▶ _Work task_:
Extract each line of the records below that contains the word "samples".

##### Input material #####

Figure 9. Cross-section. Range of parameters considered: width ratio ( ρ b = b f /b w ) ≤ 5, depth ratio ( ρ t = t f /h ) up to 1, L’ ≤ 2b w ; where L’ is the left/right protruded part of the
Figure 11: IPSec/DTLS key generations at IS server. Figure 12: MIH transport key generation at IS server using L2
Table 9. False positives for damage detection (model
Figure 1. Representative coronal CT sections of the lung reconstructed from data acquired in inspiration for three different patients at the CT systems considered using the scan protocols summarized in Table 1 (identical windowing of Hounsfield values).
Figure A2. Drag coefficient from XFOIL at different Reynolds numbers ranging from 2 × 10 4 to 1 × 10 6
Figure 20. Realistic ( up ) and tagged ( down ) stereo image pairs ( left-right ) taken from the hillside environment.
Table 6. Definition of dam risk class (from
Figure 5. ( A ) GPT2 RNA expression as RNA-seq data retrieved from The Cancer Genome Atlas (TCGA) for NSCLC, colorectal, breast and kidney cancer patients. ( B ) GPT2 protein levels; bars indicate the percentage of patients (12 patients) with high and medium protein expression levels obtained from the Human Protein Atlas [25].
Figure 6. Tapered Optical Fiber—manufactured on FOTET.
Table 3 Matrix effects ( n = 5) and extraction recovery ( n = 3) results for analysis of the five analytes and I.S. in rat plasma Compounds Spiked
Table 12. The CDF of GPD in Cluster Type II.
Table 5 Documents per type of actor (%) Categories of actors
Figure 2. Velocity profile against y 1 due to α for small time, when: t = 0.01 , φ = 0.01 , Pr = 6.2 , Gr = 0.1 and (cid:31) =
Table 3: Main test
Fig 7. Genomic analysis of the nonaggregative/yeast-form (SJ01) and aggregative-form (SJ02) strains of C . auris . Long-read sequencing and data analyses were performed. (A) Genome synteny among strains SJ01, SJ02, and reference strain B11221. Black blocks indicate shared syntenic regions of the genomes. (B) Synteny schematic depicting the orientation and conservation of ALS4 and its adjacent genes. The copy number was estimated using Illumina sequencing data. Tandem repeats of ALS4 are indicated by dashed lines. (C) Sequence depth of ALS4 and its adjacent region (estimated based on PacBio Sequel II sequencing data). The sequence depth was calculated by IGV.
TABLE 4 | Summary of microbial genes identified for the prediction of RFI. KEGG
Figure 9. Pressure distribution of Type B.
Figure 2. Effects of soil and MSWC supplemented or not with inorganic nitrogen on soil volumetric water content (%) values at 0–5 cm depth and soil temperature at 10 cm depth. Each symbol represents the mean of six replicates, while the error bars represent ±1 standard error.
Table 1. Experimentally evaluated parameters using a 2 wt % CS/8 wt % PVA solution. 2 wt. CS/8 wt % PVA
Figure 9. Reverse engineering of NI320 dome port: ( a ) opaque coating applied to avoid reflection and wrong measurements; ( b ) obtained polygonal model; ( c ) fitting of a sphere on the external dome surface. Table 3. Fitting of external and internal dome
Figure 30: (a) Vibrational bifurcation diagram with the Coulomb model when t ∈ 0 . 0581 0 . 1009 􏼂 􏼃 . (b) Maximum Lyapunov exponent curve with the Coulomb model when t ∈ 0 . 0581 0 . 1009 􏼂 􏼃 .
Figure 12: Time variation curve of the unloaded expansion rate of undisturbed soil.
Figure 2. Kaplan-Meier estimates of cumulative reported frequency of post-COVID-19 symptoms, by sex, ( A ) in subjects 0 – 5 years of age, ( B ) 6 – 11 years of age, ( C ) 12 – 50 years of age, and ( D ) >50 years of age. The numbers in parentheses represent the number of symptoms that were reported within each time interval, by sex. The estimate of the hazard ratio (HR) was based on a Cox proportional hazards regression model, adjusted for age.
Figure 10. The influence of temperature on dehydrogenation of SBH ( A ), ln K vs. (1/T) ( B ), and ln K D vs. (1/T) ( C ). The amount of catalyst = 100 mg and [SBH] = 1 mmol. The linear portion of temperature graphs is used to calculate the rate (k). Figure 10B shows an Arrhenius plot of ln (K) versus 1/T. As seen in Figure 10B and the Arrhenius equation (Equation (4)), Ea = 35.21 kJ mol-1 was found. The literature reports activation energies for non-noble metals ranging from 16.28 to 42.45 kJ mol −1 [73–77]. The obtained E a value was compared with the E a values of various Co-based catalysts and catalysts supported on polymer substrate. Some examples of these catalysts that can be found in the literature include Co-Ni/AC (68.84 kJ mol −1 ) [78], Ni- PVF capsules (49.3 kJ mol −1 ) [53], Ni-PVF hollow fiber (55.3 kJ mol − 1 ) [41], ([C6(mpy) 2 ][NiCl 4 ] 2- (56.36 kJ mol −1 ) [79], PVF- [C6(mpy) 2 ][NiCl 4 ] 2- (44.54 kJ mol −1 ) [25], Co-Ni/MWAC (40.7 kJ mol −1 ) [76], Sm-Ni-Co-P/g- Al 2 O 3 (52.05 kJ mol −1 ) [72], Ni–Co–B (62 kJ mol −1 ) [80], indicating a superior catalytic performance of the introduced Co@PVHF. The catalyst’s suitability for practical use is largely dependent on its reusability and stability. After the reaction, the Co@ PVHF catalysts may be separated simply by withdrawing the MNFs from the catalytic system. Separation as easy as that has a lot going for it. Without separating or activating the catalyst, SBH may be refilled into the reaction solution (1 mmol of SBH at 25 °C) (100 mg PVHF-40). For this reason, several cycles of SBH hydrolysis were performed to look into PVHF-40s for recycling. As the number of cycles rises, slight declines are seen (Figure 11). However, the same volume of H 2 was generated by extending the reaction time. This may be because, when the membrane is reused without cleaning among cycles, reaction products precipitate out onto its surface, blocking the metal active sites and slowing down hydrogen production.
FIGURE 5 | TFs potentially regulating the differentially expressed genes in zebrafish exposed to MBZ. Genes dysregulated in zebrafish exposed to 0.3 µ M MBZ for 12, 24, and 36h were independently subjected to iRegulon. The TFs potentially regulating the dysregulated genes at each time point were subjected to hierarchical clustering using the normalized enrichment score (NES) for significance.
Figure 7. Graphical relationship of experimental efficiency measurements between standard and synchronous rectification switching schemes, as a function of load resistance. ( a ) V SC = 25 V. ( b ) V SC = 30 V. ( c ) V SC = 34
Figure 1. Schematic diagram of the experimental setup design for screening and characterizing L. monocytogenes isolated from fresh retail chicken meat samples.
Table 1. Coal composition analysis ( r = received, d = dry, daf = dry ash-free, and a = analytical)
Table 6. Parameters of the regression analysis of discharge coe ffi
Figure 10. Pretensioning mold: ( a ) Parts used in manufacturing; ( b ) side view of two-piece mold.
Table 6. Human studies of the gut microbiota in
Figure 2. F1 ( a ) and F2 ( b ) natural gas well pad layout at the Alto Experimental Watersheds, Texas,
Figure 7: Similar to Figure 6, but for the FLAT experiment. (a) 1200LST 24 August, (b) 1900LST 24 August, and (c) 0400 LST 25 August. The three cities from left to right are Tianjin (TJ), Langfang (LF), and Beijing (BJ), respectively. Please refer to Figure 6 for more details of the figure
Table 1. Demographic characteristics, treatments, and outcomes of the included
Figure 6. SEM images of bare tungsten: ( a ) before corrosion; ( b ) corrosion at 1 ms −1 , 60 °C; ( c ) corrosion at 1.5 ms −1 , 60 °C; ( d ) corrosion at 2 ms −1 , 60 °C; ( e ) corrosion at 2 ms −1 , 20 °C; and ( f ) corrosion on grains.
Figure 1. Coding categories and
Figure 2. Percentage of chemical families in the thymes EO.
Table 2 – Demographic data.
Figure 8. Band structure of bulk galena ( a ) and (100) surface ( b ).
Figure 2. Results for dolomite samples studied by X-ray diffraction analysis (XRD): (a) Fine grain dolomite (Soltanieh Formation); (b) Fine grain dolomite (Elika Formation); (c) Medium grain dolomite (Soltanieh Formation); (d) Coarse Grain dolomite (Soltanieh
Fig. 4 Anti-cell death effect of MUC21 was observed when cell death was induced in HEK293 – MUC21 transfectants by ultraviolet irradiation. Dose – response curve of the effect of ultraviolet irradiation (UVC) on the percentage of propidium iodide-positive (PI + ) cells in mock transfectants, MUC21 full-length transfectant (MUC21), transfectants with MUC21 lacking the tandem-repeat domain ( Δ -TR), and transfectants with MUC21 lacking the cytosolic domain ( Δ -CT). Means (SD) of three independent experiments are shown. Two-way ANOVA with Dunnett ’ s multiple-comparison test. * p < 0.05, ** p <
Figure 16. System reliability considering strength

#####

▶ _Result for this task_:
Figure 1. Schematic diagram of the experimental setup design for screening and characterizing L. monocytogenes isolated from fresh retail chicken meat samples.
Figure 2. Results for dolomite samples studied by X-ray diffraction analysis (XRD): (a) Fine grain dolomite (Soltanieh Formation); (b) Fine grain dolomite (Elika Formation); (c) Medium grain dolomite (Soltanieh Formation); (d) Coarse Grain dolomite (Soltanieh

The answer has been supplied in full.